Tik Tok may be no more.


The House on Wednesday passed a bill that could lead to the entire nation banishing the popular video app, TikTok, but only if its China-based owner doesn’t sell its stake. Lawmakers are acting on concerns that the company’s current ownership structure is a national security threat, according to the Associated Press.

But it’s a whole process. The bill, which was passed by a vote of 352-65, will now go to the Senate, where the prospects remain unclear.

Where is TikTok from? Well, the application has more than 170 million American users, and it is a “wholly-owned subsidiary of the Chinese technology firm, ByteDance Ltd."

United States lawmakers contend that ByteDance demands access to the data of the consumers of TikTok at whatever timetable it wants. However, the concern is derived from a group of Chinese national security laws that “compel organizations to assist with intelligence gathering.”

“We have given TikTok a clear choice,” said Rep. Cathy McMorris Rodgers, R-Wash. “Separate from your parent company ByteDance, which is beholden to the CCP (the Chinese Communist Party), and remain operational in the United States, or side with the CCP and face the consequences. The choice is TikTok’s.”

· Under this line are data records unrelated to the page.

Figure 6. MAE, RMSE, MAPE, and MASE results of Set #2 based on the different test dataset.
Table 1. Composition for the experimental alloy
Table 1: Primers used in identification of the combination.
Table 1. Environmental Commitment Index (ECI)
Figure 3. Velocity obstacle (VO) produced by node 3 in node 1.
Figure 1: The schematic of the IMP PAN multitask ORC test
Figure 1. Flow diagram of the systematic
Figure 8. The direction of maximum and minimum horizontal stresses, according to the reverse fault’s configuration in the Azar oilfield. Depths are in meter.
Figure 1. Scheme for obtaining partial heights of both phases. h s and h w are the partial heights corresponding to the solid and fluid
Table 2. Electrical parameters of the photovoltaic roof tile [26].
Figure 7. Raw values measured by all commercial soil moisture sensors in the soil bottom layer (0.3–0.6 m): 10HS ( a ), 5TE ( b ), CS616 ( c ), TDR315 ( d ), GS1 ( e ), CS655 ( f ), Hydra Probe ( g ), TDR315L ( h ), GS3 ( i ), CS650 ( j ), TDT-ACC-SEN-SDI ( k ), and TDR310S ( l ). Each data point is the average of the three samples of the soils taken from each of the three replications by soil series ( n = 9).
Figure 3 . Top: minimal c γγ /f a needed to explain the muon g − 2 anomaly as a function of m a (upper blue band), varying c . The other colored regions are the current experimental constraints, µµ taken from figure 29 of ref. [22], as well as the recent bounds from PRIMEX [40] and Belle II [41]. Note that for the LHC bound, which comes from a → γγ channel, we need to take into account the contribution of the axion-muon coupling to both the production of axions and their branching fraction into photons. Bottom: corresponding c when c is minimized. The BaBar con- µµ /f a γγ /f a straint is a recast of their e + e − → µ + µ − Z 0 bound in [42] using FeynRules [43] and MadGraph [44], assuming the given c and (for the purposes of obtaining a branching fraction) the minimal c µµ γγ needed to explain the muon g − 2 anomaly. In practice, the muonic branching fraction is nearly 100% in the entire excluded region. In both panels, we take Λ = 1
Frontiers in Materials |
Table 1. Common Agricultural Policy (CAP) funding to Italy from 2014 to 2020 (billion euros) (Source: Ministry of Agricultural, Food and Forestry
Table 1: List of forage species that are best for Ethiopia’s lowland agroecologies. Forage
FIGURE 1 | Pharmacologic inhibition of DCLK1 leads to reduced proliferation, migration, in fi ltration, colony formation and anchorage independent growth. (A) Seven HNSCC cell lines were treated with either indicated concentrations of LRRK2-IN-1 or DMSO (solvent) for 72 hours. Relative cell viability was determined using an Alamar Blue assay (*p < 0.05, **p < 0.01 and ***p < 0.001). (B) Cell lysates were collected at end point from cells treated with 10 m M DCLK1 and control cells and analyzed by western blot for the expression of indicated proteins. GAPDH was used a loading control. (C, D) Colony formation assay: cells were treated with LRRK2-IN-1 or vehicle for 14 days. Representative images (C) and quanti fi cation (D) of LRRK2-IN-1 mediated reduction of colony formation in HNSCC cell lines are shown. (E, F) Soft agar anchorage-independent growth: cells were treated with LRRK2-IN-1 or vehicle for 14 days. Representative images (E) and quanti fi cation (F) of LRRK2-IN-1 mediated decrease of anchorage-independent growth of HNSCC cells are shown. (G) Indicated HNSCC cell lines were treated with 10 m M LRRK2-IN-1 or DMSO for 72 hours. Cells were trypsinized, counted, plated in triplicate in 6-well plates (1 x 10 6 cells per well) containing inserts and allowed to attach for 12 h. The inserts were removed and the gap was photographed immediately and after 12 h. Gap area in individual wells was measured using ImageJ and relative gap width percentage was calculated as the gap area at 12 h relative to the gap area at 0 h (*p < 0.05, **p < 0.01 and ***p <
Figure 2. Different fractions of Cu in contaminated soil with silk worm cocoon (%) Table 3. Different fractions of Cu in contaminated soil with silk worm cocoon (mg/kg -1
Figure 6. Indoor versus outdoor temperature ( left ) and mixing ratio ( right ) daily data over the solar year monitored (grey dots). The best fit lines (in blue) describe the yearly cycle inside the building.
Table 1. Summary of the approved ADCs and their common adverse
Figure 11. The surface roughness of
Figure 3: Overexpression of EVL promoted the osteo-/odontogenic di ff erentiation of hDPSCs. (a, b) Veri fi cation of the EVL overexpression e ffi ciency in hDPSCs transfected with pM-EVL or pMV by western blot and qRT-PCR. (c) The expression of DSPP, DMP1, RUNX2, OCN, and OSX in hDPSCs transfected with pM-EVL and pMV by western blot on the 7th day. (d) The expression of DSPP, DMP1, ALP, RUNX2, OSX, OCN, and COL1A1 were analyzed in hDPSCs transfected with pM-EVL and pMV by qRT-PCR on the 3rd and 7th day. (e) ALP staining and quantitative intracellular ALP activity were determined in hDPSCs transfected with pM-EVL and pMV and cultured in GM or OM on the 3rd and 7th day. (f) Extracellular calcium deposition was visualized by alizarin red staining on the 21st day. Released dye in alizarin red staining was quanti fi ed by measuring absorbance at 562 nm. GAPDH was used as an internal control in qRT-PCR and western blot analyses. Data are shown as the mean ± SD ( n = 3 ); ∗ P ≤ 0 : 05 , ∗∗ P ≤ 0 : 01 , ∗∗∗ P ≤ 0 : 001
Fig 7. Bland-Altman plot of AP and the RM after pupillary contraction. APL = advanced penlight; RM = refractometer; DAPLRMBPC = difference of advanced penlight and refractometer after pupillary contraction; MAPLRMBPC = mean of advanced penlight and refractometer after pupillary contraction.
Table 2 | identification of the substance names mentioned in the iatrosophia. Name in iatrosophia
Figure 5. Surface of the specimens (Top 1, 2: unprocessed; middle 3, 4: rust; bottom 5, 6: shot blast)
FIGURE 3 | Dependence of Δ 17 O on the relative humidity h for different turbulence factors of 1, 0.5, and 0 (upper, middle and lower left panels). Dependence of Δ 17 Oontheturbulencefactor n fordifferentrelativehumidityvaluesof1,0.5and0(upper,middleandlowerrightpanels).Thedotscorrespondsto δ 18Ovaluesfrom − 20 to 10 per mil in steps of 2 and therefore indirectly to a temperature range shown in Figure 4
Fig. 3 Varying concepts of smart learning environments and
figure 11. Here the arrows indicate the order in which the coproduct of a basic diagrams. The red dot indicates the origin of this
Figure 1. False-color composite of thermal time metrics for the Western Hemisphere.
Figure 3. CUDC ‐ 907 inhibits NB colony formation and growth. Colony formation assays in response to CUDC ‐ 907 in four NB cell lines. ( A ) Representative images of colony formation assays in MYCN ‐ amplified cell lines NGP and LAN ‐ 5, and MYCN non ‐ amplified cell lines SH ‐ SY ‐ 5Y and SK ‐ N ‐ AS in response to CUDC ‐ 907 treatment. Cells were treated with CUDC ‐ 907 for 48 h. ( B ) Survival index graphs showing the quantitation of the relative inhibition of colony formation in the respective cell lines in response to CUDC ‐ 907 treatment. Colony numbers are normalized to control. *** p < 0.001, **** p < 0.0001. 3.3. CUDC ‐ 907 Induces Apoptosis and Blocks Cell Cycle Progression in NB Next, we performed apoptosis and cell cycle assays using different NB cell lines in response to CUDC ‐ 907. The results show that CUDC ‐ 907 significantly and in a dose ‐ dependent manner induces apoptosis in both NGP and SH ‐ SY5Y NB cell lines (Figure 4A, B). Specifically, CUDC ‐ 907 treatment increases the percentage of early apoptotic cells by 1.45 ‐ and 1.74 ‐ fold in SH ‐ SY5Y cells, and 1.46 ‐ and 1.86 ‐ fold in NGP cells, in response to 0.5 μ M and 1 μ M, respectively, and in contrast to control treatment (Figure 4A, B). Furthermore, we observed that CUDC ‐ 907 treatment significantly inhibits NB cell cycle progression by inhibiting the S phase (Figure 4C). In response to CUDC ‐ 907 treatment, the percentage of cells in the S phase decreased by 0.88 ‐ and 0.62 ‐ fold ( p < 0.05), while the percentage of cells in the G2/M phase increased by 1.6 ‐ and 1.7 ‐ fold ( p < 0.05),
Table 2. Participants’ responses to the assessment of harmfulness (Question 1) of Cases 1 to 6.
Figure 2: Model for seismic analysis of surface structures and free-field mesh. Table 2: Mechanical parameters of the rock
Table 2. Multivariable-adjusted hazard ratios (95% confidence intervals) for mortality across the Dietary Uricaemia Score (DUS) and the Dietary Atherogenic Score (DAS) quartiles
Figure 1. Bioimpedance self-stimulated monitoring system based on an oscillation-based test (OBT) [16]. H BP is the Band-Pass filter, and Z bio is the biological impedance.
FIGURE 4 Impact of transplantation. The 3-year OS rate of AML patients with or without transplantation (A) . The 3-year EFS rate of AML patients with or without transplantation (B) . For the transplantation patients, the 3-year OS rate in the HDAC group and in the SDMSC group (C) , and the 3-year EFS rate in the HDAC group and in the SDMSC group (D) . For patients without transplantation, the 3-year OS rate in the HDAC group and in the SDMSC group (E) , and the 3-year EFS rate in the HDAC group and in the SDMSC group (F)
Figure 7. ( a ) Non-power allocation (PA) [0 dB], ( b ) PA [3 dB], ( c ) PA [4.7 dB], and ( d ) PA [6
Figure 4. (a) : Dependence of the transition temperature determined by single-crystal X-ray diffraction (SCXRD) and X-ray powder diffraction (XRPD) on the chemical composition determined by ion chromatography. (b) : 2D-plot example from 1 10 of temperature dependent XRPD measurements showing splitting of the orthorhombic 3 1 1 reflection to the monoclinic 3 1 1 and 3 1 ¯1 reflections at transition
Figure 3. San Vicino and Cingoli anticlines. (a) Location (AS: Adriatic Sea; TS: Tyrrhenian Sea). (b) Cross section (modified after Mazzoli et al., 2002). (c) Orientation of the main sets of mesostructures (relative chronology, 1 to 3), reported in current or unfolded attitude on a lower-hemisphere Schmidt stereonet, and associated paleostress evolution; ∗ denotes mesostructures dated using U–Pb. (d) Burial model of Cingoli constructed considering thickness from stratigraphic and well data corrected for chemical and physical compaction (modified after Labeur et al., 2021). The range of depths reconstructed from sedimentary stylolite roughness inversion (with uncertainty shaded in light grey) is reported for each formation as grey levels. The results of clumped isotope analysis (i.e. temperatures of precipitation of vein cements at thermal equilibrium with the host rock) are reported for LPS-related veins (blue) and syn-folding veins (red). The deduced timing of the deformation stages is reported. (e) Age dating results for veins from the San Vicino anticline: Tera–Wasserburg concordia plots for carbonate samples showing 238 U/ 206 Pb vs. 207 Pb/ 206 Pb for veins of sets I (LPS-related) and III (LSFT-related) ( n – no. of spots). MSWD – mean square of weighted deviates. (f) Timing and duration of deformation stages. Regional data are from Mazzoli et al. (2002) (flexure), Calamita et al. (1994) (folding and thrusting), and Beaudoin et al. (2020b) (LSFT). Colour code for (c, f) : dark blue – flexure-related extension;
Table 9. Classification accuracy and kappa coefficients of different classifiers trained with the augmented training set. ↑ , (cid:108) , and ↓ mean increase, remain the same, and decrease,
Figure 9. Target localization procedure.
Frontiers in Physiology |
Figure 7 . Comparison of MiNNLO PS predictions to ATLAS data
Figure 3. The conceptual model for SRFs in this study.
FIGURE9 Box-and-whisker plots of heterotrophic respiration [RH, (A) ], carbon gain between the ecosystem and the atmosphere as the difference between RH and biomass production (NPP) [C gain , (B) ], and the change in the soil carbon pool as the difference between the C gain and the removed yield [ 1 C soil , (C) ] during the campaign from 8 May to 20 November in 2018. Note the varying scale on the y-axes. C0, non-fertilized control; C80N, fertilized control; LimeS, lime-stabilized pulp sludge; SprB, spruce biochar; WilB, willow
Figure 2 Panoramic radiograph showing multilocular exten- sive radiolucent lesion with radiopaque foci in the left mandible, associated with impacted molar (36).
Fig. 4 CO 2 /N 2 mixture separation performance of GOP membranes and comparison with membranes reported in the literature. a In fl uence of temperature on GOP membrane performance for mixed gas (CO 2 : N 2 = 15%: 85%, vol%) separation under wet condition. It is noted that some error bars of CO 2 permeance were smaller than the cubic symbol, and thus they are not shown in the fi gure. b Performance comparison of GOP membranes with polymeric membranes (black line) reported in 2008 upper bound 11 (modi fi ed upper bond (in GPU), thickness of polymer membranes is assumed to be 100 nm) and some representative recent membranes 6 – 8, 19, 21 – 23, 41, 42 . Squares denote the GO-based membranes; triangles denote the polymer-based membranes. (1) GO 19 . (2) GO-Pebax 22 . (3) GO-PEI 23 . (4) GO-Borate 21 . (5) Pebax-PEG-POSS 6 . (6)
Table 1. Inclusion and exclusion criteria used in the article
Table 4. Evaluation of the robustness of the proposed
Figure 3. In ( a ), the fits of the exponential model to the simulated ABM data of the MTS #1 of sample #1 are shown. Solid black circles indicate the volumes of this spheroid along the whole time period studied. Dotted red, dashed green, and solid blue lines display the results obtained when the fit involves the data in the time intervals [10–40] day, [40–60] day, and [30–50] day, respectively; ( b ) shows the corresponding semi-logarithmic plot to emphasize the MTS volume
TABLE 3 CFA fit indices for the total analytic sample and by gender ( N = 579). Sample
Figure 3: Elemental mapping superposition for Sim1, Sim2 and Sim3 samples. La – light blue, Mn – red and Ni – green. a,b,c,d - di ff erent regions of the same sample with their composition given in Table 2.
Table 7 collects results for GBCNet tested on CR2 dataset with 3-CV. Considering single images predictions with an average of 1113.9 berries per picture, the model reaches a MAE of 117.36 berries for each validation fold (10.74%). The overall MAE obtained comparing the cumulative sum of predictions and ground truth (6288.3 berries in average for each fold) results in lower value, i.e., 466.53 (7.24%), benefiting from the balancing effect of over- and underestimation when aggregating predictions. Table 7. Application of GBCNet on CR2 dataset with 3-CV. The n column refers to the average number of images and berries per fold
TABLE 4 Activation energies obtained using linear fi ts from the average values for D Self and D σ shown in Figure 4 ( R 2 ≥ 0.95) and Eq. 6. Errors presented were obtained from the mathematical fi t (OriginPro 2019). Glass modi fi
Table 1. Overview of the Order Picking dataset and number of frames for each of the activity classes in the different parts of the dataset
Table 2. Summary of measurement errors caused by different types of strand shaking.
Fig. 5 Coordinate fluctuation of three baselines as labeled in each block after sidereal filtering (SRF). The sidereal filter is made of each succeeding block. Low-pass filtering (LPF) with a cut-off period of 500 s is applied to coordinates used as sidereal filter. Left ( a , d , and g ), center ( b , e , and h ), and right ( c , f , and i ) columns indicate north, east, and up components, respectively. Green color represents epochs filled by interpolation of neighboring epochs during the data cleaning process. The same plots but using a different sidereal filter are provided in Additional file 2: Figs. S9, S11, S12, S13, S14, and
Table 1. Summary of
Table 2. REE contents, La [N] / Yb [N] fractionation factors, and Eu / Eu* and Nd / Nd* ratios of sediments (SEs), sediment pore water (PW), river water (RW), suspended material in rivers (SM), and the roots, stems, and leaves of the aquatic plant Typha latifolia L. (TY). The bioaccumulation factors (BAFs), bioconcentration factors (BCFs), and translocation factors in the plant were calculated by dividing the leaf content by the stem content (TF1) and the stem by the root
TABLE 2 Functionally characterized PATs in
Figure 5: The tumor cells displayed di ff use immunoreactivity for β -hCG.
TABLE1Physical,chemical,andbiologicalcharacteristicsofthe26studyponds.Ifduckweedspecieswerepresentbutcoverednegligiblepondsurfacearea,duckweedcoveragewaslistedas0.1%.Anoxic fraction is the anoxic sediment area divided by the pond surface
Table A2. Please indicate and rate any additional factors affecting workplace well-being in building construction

But the House passage of the bill is just the first step. The Senate would also need to pass the measure for it to be the actual law, and lawmakers in that section said they would review it thoroughly. Senate Majority Leader Chuck Schumer, D-N.Y., said he would have to consult with committee chairs to determine the bill’s path.

President Joe Biden said if Congress passes the bill, he will indeed sign it.

The House vote is the latest example of heightened tensions between China and the U.S. Targeting TikTok has lawmakers tackling what they deem a grave threat to America’s national security.

Still, TikTok CEO Shou Zi Chew on Wednesday said the company invested to keep user data safe, and the TikTok platform is free of outside manipulation. If the bill is passed, he said it would give even more power to a handful of other social companies.